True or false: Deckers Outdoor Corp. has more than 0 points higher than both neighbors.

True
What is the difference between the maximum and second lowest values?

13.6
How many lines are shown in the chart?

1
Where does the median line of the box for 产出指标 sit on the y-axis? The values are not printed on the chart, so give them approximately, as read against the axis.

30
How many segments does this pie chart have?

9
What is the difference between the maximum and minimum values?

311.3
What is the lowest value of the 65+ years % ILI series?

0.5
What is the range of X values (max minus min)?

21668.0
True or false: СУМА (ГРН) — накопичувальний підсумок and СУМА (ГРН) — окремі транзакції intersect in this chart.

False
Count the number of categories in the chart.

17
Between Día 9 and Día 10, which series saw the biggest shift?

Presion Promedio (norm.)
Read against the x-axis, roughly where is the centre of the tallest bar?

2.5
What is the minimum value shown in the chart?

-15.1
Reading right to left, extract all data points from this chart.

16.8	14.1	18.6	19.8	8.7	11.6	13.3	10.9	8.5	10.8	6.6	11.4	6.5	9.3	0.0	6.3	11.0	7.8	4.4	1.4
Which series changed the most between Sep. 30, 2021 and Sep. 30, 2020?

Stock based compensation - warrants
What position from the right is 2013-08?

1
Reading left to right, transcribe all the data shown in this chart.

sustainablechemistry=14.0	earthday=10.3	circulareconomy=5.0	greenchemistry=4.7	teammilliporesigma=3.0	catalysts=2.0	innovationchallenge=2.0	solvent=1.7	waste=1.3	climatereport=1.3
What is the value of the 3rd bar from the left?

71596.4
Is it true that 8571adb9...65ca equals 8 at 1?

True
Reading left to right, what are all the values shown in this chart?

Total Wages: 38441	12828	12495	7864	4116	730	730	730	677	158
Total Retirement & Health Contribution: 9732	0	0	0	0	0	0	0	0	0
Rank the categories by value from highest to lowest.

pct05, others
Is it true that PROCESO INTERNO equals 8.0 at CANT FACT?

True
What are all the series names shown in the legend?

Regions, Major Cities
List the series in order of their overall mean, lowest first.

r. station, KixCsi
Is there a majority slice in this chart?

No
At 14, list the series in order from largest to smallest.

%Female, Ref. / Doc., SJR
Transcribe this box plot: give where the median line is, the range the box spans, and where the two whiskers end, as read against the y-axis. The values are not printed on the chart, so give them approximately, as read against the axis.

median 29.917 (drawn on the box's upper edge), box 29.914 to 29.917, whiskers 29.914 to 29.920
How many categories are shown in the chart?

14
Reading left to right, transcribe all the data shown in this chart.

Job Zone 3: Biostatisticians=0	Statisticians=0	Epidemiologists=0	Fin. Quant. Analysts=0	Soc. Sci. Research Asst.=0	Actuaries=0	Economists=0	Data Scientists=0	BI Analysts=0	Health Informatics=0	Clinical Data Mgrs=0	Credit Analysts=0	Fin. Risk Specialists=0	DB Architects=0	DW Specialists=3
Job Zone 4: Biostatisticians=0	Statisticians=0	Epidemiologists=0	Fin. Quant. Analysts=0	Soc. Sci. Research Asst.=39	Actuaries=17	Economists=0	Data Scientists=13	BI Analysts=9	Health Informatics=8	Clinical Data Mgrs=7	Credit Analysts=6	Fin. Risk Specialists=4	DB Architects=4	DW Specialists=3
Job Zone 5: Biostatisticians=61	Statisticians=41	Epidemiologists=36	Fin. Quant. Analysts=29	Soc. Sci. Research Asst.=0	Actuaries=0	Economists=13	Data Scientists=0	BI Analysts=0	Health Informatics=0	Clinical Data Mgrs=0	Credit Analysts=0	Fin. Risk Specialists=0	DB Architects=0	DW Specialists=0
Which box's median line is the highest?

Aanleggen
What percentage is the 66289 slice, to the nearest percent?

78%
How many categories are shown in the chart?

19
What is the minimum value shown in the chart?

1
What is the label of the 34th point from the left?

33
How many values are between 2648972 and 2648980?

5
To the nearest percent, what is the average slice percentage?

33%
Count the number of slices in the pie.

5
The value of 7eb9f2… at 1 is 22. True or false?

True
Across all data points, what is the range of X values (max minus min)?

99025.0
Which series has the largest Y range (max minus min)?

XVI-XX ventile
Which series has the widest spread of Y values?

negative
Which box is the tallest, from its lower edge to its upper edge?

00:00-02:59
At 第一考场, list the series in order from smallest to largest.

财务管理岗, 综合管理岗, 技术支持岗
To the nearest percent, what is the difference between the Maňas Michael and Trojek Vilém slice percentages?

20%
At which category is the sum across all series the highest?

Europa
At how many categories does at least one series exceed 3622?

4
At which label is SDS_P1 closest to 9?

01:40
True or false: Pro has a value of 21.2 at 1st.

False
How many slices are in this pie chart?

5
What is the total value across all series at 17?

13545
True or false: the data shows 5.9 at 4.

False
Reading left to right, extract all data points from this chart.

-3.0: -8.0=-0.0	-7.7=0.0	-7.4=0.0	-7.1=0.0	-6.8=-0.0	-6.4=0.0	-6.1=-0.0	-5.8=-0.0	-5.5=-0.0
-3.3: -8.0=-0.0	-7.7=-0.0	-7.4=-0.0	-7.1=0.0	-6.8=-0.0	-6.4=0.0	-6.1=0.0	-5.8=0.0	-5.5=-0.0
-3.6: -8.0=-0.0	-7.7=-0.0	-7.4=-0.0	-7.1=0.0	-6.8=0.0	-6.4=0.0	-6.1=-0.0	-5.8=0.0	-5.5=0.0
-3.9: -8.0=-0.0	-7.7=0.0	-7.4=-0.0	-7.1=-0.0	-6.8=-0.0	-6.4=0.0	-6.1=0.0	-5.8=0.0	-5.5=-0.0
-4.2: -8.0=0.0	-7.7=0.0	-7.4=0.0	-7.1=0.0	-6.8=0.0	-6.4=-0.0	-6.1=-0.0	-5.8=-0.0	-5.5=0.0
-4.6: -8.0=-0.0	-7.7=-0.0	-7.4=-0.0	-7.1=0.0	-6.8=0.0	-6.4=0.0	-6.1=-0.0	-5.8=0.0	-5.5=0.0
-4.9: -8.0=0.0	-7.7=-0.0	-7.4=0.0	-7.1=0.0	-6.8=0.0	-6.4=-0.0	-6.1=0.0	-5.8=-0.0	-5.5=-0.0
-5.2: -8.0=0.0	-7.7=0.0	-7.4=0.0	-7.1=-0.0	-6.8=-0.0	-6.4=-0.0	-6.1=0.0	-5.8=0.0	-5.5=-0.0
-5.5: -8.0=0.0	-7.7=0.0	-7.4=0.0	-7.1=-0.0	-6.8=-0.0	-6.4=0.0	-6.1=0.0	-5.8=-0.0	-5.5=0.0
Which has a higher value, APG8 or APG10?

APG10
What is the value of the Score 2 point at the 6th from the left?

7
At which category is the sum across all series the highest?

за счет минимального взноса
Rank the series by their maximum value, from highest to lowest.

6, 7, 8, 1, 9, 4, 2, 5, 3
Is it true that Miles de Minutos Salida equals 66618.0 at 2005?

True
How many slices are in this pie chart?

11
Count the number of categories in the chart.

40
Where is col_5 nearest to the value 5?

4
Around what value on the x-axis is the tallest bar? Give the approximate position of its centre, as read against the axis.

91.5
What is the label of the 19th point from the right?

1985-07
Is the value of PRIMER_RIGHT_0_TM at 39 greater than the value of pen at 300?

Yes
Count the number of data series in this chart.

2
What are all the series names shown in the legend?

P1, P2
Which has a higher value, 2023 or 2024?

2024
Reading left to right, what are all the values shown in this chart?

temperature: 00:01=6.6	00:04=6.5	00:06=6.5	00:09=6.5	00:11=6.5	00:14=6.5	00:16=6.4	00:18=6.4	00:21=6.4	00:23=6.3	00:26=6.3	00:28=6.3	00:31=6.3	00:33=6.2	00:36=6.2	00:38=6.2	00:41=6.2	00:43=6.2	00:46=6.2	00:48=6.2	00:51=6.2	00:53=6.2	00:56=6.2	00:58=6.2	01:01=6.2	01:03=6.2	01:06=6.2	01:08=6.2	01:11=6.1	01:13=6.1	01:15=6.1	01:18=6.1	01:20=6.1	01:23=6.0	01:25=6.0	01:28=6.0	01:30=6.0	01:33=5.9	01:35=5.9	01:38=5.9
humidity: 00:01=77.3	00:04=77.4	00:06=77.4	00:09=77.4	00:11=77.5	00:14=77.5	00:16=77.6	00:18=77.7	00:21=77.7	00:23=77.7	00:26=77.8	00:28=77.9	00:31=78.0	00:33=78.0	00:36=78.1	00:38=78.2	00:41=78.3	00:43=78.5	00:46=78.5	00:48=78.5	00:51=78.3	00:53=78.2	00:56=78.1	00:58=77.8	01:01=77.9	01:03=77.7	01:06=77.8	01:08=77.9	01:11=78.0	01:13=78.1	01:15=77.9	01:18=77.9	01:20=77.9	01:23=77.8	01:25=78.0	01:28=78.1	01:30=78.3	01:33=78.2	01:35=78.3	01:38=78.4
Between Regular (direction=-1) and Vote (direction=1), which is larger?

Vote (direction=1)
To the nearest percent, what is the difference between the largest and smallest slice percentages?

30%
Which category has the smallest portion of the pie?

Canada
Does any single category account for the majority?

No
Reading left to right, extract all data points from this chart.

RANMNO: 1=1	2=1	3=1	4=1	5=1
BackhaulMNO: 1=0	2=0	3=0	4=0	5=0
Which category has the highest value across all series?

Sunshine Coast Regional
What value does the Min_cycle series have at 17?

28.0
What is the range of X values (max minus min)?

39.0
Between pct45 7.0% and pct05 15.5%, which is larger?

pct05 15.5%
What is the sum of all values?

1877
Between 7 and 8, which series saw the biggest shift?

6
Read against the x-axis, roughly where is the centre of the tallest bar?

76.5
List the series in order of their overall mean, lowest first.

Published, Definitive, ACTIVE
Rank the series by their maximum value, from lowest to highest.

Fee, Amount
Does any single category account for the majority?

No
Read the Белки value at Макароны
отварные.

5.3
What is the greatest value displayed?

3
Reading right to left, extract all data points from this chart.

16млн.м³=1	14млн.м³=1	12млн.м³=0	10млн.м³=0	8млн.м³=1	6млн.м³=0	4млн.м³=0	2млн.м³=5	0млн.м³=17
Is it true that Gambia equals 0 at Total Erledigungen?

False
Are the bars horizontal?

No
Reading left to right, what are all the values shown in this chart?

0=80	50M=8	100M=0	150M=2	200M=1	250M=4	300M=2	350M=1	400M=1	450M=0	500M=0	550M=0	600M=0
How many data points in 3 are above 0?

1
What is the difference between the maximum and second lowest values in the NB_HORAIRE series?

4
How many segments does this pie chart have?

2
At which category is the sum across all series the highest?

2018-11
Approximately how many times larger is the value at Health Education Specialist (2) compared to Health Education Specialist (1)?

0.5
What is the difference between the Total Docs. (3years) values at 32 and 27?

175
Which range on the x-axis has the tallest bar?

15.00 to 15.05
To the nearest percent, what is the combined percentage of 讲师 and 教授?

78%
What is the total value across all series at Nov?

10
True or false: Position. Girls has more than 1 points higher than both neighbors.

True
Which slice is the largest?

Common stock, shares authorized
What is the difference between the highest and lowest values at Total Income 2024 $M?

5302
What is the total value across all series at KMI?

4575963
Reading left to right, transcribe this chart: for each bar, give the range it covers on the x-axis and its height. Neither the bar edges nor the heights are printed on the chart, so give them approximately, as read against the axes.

------------------------------------------------------------------------

• **Task**:
Could you copy the material above word for word, starting with the line that contains "r. station, KixCsi" and going on through the line that contains "Across all data"?

• **Answer to this exercise**:
r. station, KixCsi
Is there a majority slice in this chart?

No
At 14, list the series in order from largest to smallest.

%Female, Ref. / Doc., SJR
Transcribe this box plot: give where the median line is, the range the box spans, and where the two whiskers end, as read against the y-axis. The values are not printed on the chart, so give them approximately, as read against the axis.

median 29.917 (drawn on the box's upper edge), box 29.914 to 29.917, whiskers 29.914 to 29.920
How many categories are shown in the chart?

14
Reading left to right, transcribe all the data shown in this chart.

Job Zone 3: Biostatisticians=0	Statisticians=0	Epidemiologists=0	Fin. Quant. Analysts=0	Soc. Sci. Research Asst.=0	Actuaries=0	Economists=0	Data Scientists=0	BI Analysts=0	Health Informatics=0	Clinical Data Mgrs=0	Credit Analysts=0	Fin. Risk Specialists=0	DB Architects=0	DW Specialists=3
Job Zone 4: Biostatisticians=0	Statisticians=0	Epidemiologists=0	Fin. Quant. Analysts=0	Soc. Sci. Research Asst.=39	Actuaries=17	Economists=0	Data Scientists=13	BI Analysts=9	Health Informatics=8	Clinical Data Mgrs=7	Credit Analysts=6	Fin. Risk Specialists=4	DB Architects=4	DW Specialists=3
Job Zone 5: Biostatisticians=61	Statisticians=41	Epidemiologists=36	Fin. Quant. Analysts=29	Soc. Sci. Research Asst.=0	Actuaries=0	Economists=13	Data Scientists=0	BI Analysts=0	Health Informatics=0	Clinical Data Mgrs=0	Credit Analysts=0	Fin. Risk Specialists=0	DB Architects=0	DW Specialists=0
Which box's median line is the highest?

Aanleggen
What percentage is the 66289 slice, to the nearest percent?

78%
How many categories are shown in the chart?

19
What is the minimum value shown in the chart?

1
What is the label of the 34th point from the left?

33
How many values are between 2648972 and 2648980?

5
To the nearest percent, what is the average slice percentage?

33%
Count the number of slices in the pie.

5
The value of 7eb9f2… at 1 is 22. True or false?

True
Across all data points, what is the range of X values (max minus min)?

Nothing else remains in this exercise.